Вечно меня охватывает какое-то оцепенение при первых его кадрах - столько молчания, столько безмолвных знаков, столько клетчатых платьев и мягких свитеров.
Как Джон боится людей. Даже поезд, перепахавший задний двор, пугает его меньше, чем собравшиеся всё на том же дворе соседи. Впрочем, это будто бы даже не страх; это "I'm the worst person in the world", только на манер Джона, у которого и от обычных слов дыхание перехватывает, а тут - попробуй, выговори. Вечно сбившийся на бок узел галстука. Вечный велосипед вместо машины, которую он трогать не хочет так же, как комнату матери.
Самый шикарный - и, будет честны, динамичный - момент в фильме, это когда Эмма даёт Мэгги инструкции по телефону. Сюрреалистическая картина: мягкие локоны, сине-белое платье, и низкий, на беззвучие срывающийся голос Джона. И взгляд: неожиданно твёрдый и решительный даже для Эммы. И этот такой её глубокий вдох.
Собственно, Эмме по-прежнему хочется предлагать руку и сердце в обход всех гендерных деталей. "Мама на час" - так музыкальная тема называется?

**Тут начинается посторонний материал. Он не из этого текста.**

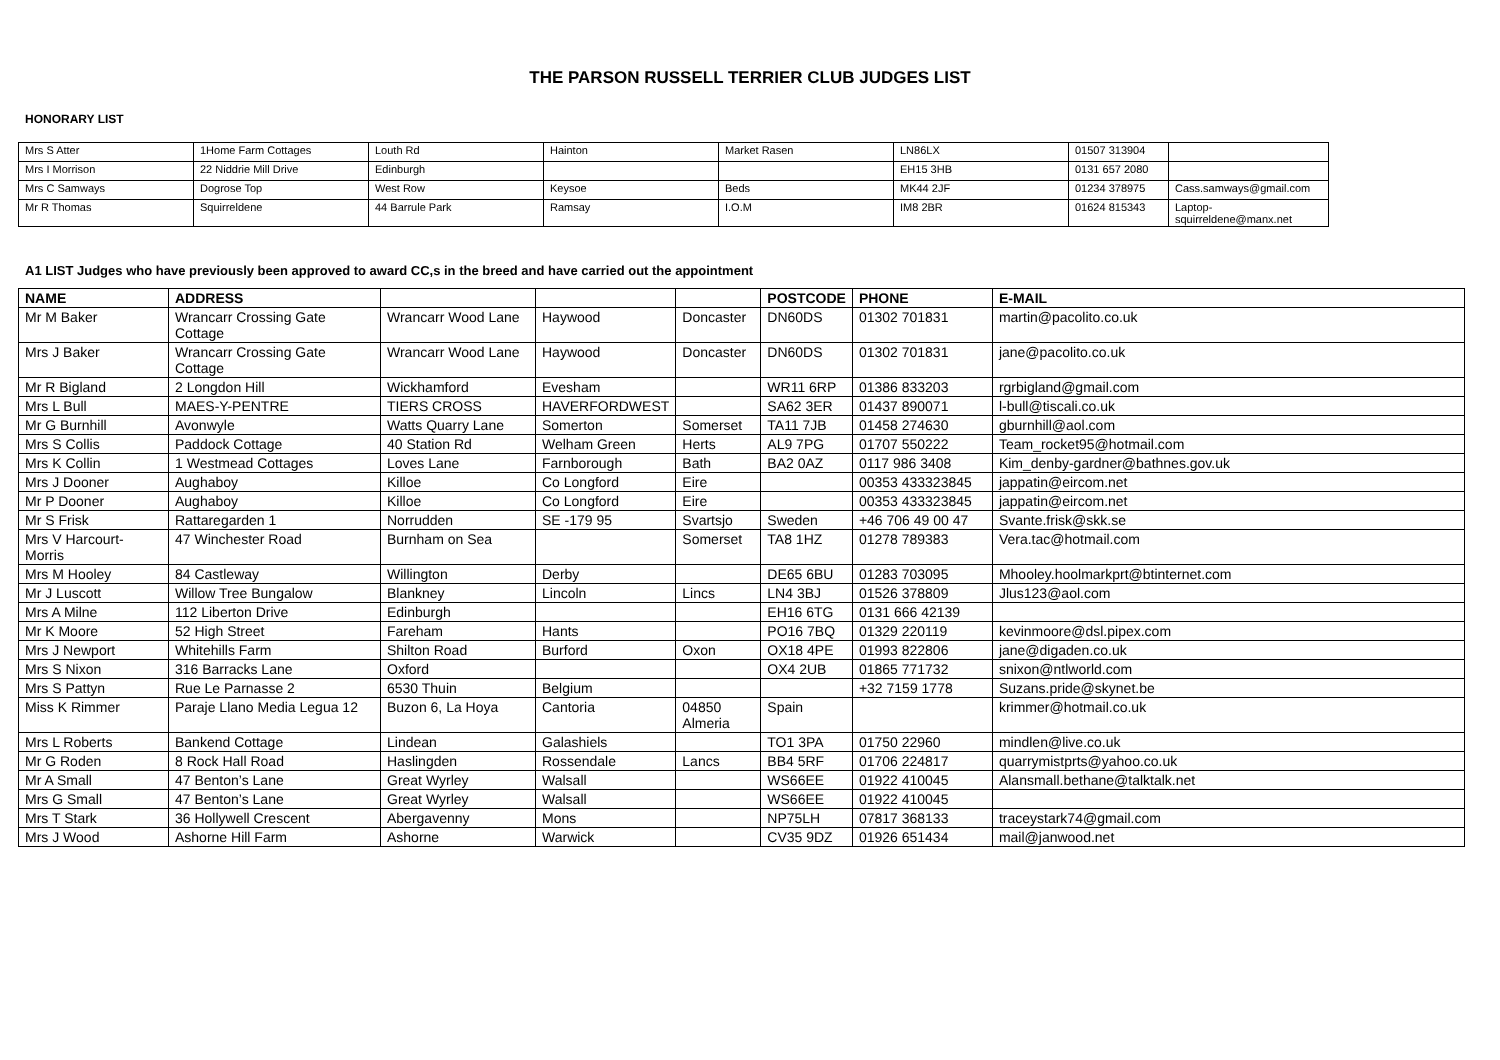THE PARSON RUSSELL TERRIER CLUB JUDGES LIST
HONORARY LIST
| Mrs S Atter | 1Home Farm Cottages | Louth Rd | Hainton | Market Rasen | LN86LX | 01507 313904 | |
| Mrs I Morrison | 22 Niddrie Mill Drive | Edinburgh | | | EH15 3HB | 0131 657 2080 | |
| Mrs C Samways | Dogrose Top | West Row | Keysoe | Beds | MK44 2JF | 01234 378975 | Cass.samways@gmail.com |
| Mr R Thomas | Squirreldene | 44 Barrule Park | Ramsay | I.O.M | IM8 2BR | 01624 815343 | Laptop-squirreldene@manx.net |
A1 LIST Judges who have previously been approved to award CC,s in the breed and have carried out the appointment
| NAME | ADDRESS | | | | POSTCODE | PHONE | E-MAIL |
| --- | --- | --- | --- | --- | --- | --- | --- |
| Mr M Baker | Wrancarr Crossing Gate Cottage | Wrancarr Wood Lane | Haywood | Doncaster | DN60DS | 01302 701831 | martin@pacolito.co.uk |
| Mrs J Baker | Wrancarr Crossing Gate Cottage | Wrancarr Wood Lane | Haywood | Doncaster | DN60DS | 01302 701831 | jane@pacolito.co.uk |
| Mr R Bigland | 2 Longdon Hill | Wickhamford | Evesham | | WR11 6RP | 01386 833203 | rgrbigland@gmail.com |
| Mrs L Bull | MAES-Y-PENTRE | TIERS CROSS | HAVERFORDWEST | | SA62 3ER | 01437 890071 | l-bull@tiscali.co.uk |
| Mr G Burnhill | Avonwyle | Watts Quarry Lane | Somerton | Somerset | TA11 7JB | 01458 274630 | gburnhill@aol.com |
| Mrs S Collis | Paddock Cottage | 40 Station Rd | Welham Green | Herts | AL9 7PG | 01707 550222 | Team_rocket95@hotmail.com |
| Mrs K Collin | 1 Westmead Cottages | Loves Lane | Farnborough | Bath | BA2 0AZ | 0117 986 3408 | Kim_denby-gardner@bathnes.gov.uk |
| Mrs J Dooner | Aughaboy | Killoe | Co Longford | Eire | | 00353 433323845 | jappatin@eircom.net |
| Mr P Dooner | Aughaboy | Killoe | Co Longford | Eire | | 00353 433323845 | jappatin@eircom.net |
| Mr S Frisk | Rattaregarden 1 | Norrudden | SE -179 95 | Svartsjo | Sweden | +46 706 49 00 47 | Svante.frisk@skk.se |
| Mrs V Harcourt-Morris | 47 Winchester Road | Burnham on Sea | | Somerset | TA8 1HZ | 01278 789383 | Vera.tac@hotmail.com |
| Mrs M Hooley | 84 Castleway | Willington | Derby | | DE65 6BU | 01283 703095 | Mhooley.hoolmarkprt@btinternet.com |
| Mr J Luscott | Willow Tree Bungalow | Blankney | Lincoln | Lincs | LN4 3BJ | 01526 378809 | Jlus123@aol.com |
| Mrs A Milne | 112 Liberton Drive | Edinburgh | | | EH16 6TG | 0131 666 42139 | |
| Mr K Moore | 52 High Street | Fareham | Hants | | PO16 7BQ | 01329 220119 | kevinmoore@dsl.pipex.com |
| Mrs J Newport | Whitehills Farm | Shilton Road | Burford | Oxon | OX18 4PE | 01993 822806 | jane@digaden.co.uk |
| Mrs S Nixon | 316 Barracks Lane | Oxford | | | OX4 2UB | 01865 771732 | snixon@ntlworld.com |
| Mrs S Pattyn | Rue Le Parnasse 2 | 6530 Thuin | Belgium | | | +32 7159 1778 | Suzans.pride@skynet.be |
| Miss K Rimmer | Paraje Llano Media Legua 12 | Buzon 6, La Hoya | Cantoria | 04850 Almeria | Spain | | krimmer@hotmail.co.uk |
| Mrs L Roberts | Bankend Cottage | Lindean | Galashiels | | TO1 3PA | 01750 22960 | mindlen@live.co.uk |
| Mr G Roden | 8 Rock Hall Road | Haslingden | Rossendale | Lancs | BB4 5RF | 01706 224817 | quarrymistprts@yahoo.co.uk |
| Mr A Small | 47 Benton’s Lane | Great Wyrley | Walsall | | WS66EE | 01922 410045 | Alansmall.bethane@talktalk.net |
| Mrs G Small | 47 Benton’s Lane | Great Wyrley | Walsall | | WS66EE | 01922 410045 | |
| Mrs T Stark | 36 Hollywell Crescent | Abergavenny | Mons | | NP75LH | 07817 368133 | traceystark74@gmail.com |
| Mrs J Wood | Ashorne Hill Farm | Ashorne | Warwick | | CV35 9DZ | 01926 651434 | mail@janwood.net |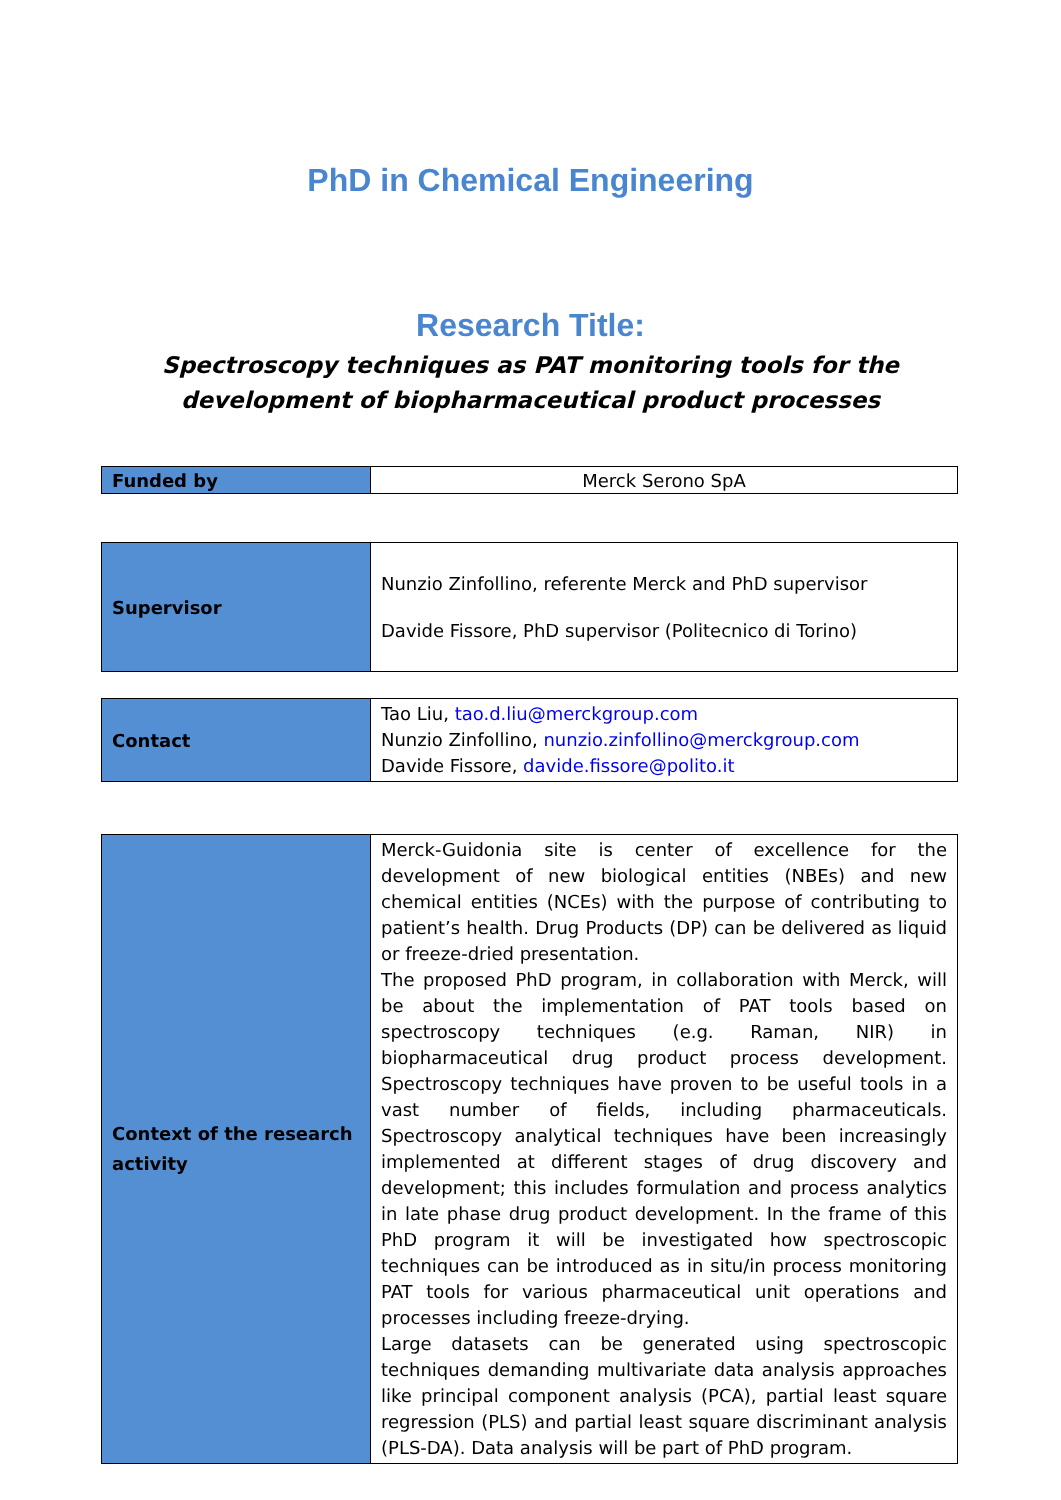PhD in Chemical Engineering
Research Title:
Spectroscopy techniques as PAT monitoring tools for the development of biopharmaceutical product processes
| Funded by | Merck Serono SpA |
| Supervisor | Nunzio Zinfollino, referente Merck and PhD supervisor Davide Fissore, PhD supervisor (Politecnico di Torino) |
| Contact | Tao Liu, tao.d.liu@merckgroup.com Nunzio Zinfollino, nunzio.zinfollino@merckgroup.com Davide Fissore, davide.fissore@polito.it |
| Context of the research activity | Merck-Guidonia site is center of excellence for the development of new biological entities (NBEs) and new chemical entities (NCEs) with the purpose of contributing to patient’s health. Drug Products (DP) can be delivered as liquid or freeze-dried presentation. The proposed PhD program, in collaboration with Merck, will be about the implementation of PAT tools based on spectroscopy techniques (e.g. Raman, NIR) in biopharmaceutical drug product process development. Spectroscopy techniques have proven to be useful tools in a vast number of fields, including pharmaceuticals. Spectroscopy analytical techniques have been increasingly implemented at different stages of drug discovery and development; this includes formulation and process analytics in late phase drug product development. In the frame of this PhD program it will be investigated how spectroscopic techniques can be introduced as in situ/in process monitoring PAT tools for various pharmaceutical unit operations and processes including freeze-drying. Large datasets can be generated using spectroscopic techniques demanding multivariate data analysis approaches like principal component analysis (PCA), partial least square regression (PLS) and partial least square discriminant analysis (PLS-DA). Data analysis will be part of PhD program. |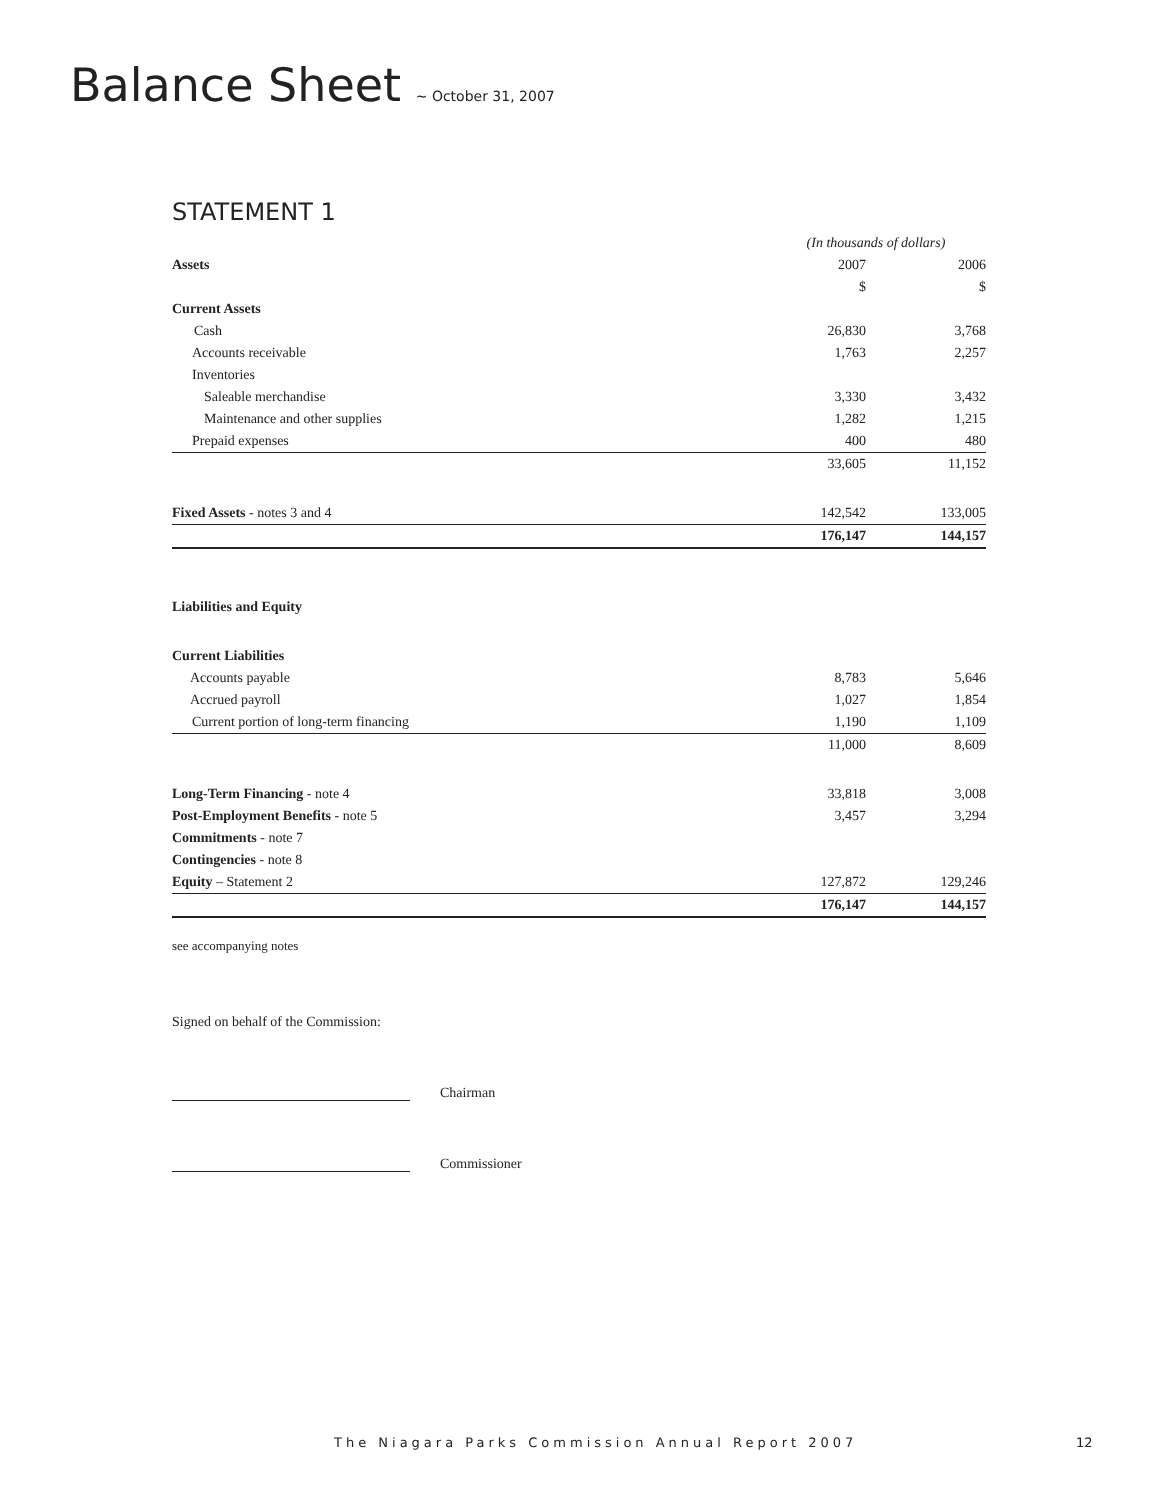Balance Sheet ~ October 31, 2007
STATEMENT 1
| | (In thousands of dollars) | |
| Assets | 2007 | 2006 |
| | $ | $ |
| Current Assets | | |
| Cash | 26,830 | 3,768 |
| Accounts receivable | 1,763 | 2,257 |
| Inventories | | |
| Saleable merchandise | 3,330 | 3,432 |
| Maintenance and other supplies | 1,282 | 1,215 |
| Prepaid expenses | 400 | 480 |
| | 33,605 | 11,152 |
| Fixed Assets - notes 3 and 4 | 142,542 | 133,005 |
| | 176,147 | 144,157 |
| Liabilities and Equity | | |
| Current Liabilities | | |
| Accounts payable | 8,783 | 5,646 |
| Accrued payroll | 1,027 | 1,854 |
| Current portion of long-term financing | 1,190 | 1,109 |
| | 11,000 | 8,609 |
| Long-Term Financing - note 4 | 33,818 | 3,008 |
| Post-Employment Benefits - note 5 | 3,457 | 3,294 |
| Commitments - note 7 | | |
| Contingencies - note 8 | | |
| Equity – Statement 2 | 127,872 | 129,246 |
| | 176,147 | 144,157 |
see accompanying notes
Signed on behalf of the Commission:
Chairman
Commissioner
The Niagara Parks Commission Annual Report 2007
12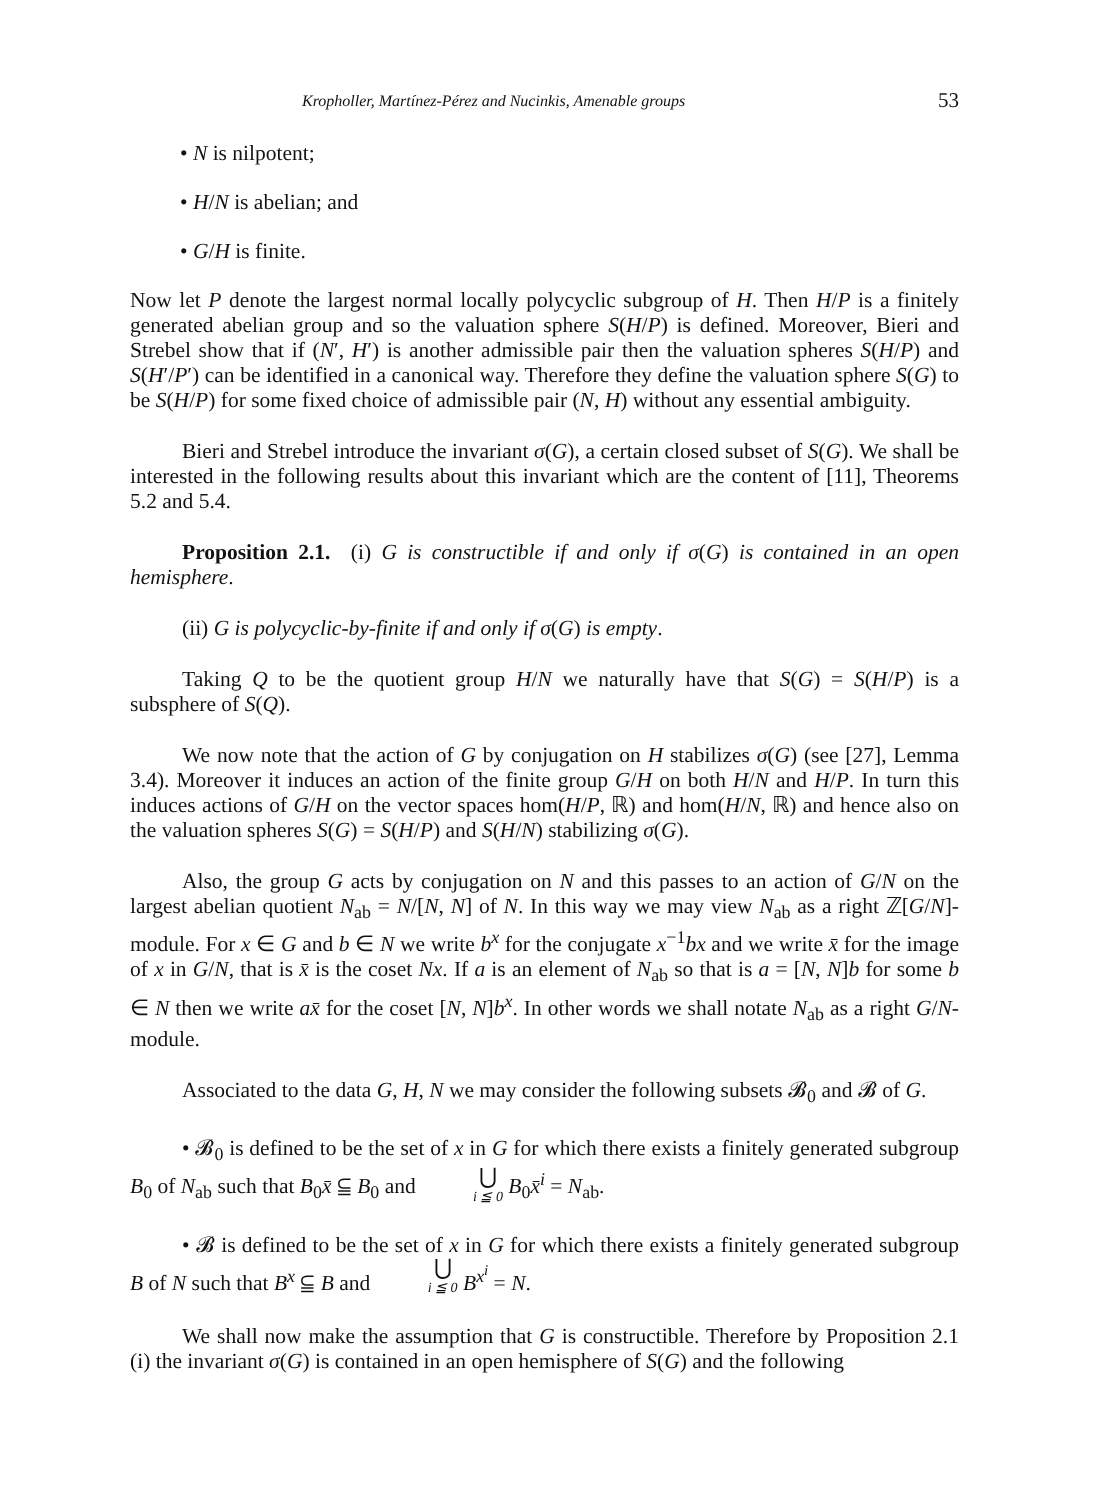Kropholler, Martínez-Pérez and Nucinkis, Amenable groups 53
• N is nilpotent;
• H/N is abelian; and
• G/H is finite.
Now let P denote the largest normal locally polycyclic subgroup of H. Then H/P is a finitely generated abelian group and so the valuation sphere S(H/P) is defined. Moreover, Bieri and Strebel show that if (N′, H′) is another admissible pair then the valuation spheres S(H/P) and S(H′/P′) can be identified in a canonical way. Therefore they define the valuation sphere S(G) to be S(H/P) for some fixed choice of admissible pair (N, H) without any essential ambiguity.
Bieri and Strebel introduce the invariant σ(G), a certain closed subset of S(G). We shall be interested in the following results about this invariant which are the content of [11], Theorems 5.2 and 5.4.
Proposition 2.1. (i) G is constructible if and only if σ(G) is contained in an open hemisphere.
(ii) G is polycyclic-by-finite if and only if σ(G) is empty.
Taking Q to be the quotient group H/N we naturally have that S(G) = S(H/P) is a subsphere of S(Q).
We now note that the action of G by conjugation on H stabilizes σ(G) (see [27], Lemma 3.4). Moreover it induces an action of the finite group G/H on both H/N and H/P. In turn this induces actions of G/H on the vector spaces hom(H/P, ℝ) and hom(H/N, ℝ) and hence also on the valuation spheres S(G) = S(H/P) and S(H/N) stabilizing σ(G).
Also, the group G acts by conjugation on N and this passes to an action of G/N on the largest abelian quotient N<sub>ab</sub> = N/[N, N] of N. In this way we may view N<sub>ab</sub> as a right ℤ[G/N]-module. For x ∈ G and b ∈ N we write b<sup>x</sup> for the conjugate x<sup>−1</sup>bx and we write x̄ for the image of x in G/N, that is x̄ is the coset Nx. If a is an element of N<sub>ab</sub> so that is a = [N, N]b for some b ∈ N then we write ax̄ for the coset [N, N]b<sup>x</sup>. In other words we shall notate N<sub>ab</sub> as a right G/N-module.
Associated to the data G, H, N we may consider the following subsets 𝓑<sub>0</sub> and 𝓑 of G.
• 𝓑<sub>0</sub> is defined to be the set of x in G for which there exists a finitely generated subgroup B<sub>0</sub> of N<sub>ab</sub> such that B<sub>0</sub>x̄ ⫅ B<sub>0</sub> and ⋃ i ≦ 0 B<sub>0</sub>x̄<sup>i</sup> = N<sub>ab</sub>.
• 𝓑 is defined to be the set of x in G for which there exists a finitely generated subgroup B of N such that B<sup>x</sup> ⫅ B and ⋃ i ≦ 0 B<sup>x<sup>i</sup></sup> = N.
We shall now make the assumption that G is constructible. Therefore by Proposition 2.1 (i) the invariant σ(G) is contained in an open hemisphere of S(G) and the following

В последнем кадре, захлопнув за Мэгги и Джейком дверь, она сидит перед окном в совершенно сломленной позе. Кто сказал, что жертвы приятны, а опустевшее гнездо уютно? Но эта честность в ущерб себе, когда воспоминания Джона, по-видимому, наслаиваются на её собственные - это очень... здорово. Это то, что отличает её от фантомно-жуткой матери, и что роднит с осязаемо-несчастным сыном (ведь Джон, по сути, быть человеком очень добрым). За это её хочется любить.
Пока я не пошла искать скетчи из финальных титров в большом разрешении, отправьте меня, пожалуйста, спать.